The show however, is more than a linear presentation of a new body of work. In a separate room, early pieces created when Harb was as a student in Rome two decades previously strike surprising parallels and suggest a conceptual foundation for his current practice. While not self-portraits, the abstract forms feel familiar in both shape and pallette; as though time has peeled back layers to expose them anew. Here, time and geography collapse, reminding us of the continued longing for a home that will never be realised. In both past and present, the romanticism of return and the impossibility of arrival remain central themes.
At the heart of the exhibition lies a pile of 3D-printed keys—exact replicas of the key to his family’s demolished home in Gaza, and the key to his own contemporary apartment, also lost to bombardment.

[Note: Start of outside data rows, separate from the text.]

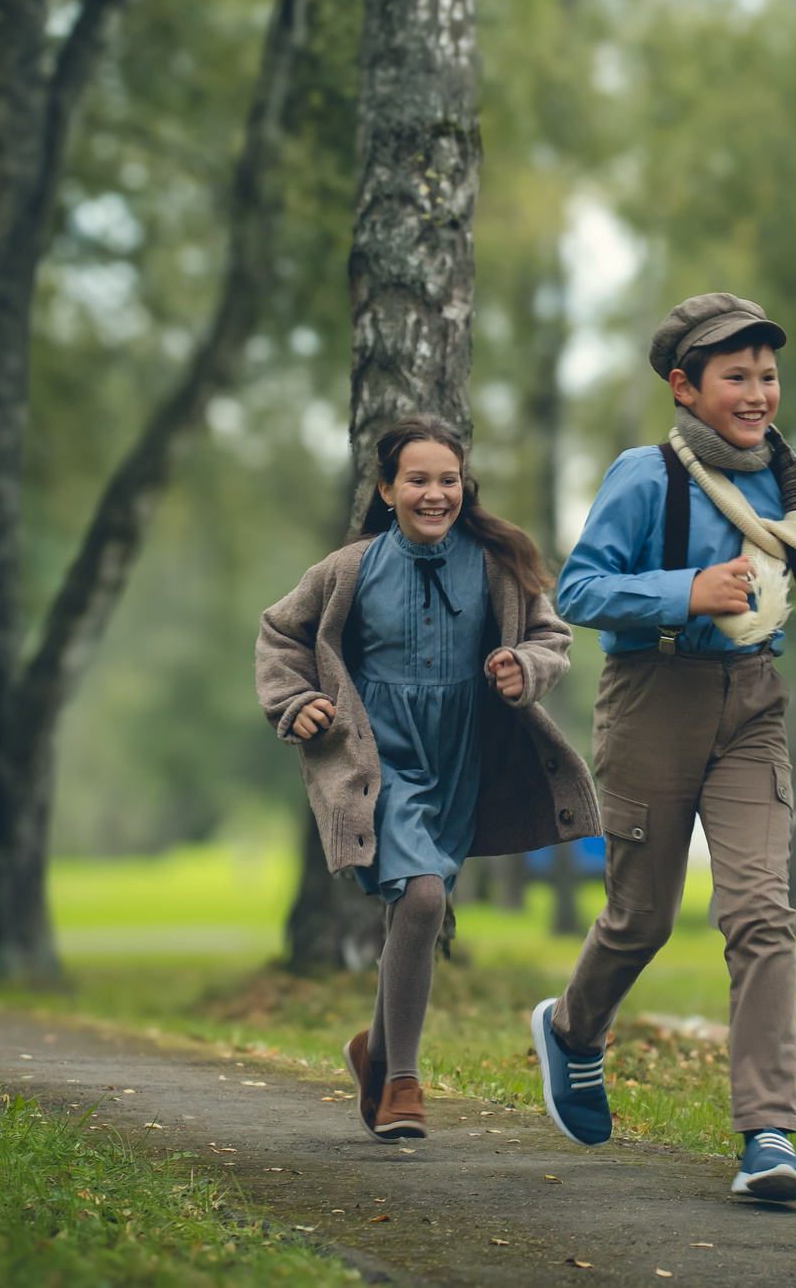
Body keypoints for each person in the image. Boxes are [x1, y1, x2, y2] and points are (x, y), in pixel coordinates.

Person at [528, 293, 796, 1202]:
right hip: (651, 699)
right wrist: (688, 590)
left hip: (753, 699)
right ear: (684, 386)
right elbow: (581, 587)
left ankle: (768, 1133)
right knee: (642, 915)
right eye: (735, 377)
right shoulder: (646, 476)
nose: (758, 392)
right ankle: (572, 1030)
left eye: (766, 374)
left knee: (761, 911)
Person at [258, 414, 597, 1142]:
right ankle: (403, 1079)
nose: (434, 493)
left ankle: (373, 1053)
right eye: (417, 479)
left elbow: (551, 637)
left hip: (461, 759)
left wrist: (523, 668)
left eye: (448, 479)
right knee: (420, 898)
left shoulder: (496, 566)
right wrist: (298, 703)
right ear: (387, 488)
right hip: (380, 761)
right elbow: (282, 634)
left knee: (420, 900)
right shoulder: (348, 569)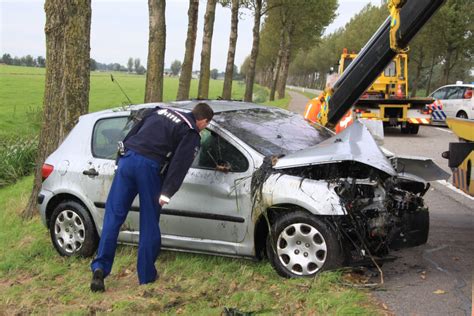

Juxtaposed side by side, these keys speak of generational trauma. They suggest continuity despite rupture, anchoring memory and loss within a broader, collective consciousness.
In the Dubai Collection, Harb is represented by a work that similarly bridges past and present. An archival image of the Marsaba Monastery in Bethlehem is overlaid with the word HOLLYLAND in bold acrylic plexiglass. Referencing both Hollywood’s iconic signage and the designation of his homeland as the Holy Land, the work holds dual meaning: a reflection on the commodification and distortion of cultural identity, and a speculative imagining of what the land might have become, had history not taken its violent course.
Harb’s work is deeply conceptual and poetic; and in Not There, Yet Felt, poetry appears in written form as well. A snippet of the poem that accompanies the exhibition reads:
There is no arrival, only movement. No ending, only a pulse. A rhythm of what was, What is, What refuses to disappear.
Through this body of work, Harb reaffirms his position not only as an artist chronicling the rupture and resonance of Palestinian identity, but as a vital voice in contemporary art. In his hands, debris becomes material, memory becomes medium, and architecture becomes both wound and witness. His practice continues to offer an urgent invitation: to reflect, to remember, and to imagine in a world that is constantly being rebuilt, both physically and emotionally. In the Dubai Collection and beyond, Harb’s work resounds with a quiet strength one that upholds the resilience of memory, even when the walls have crumbled.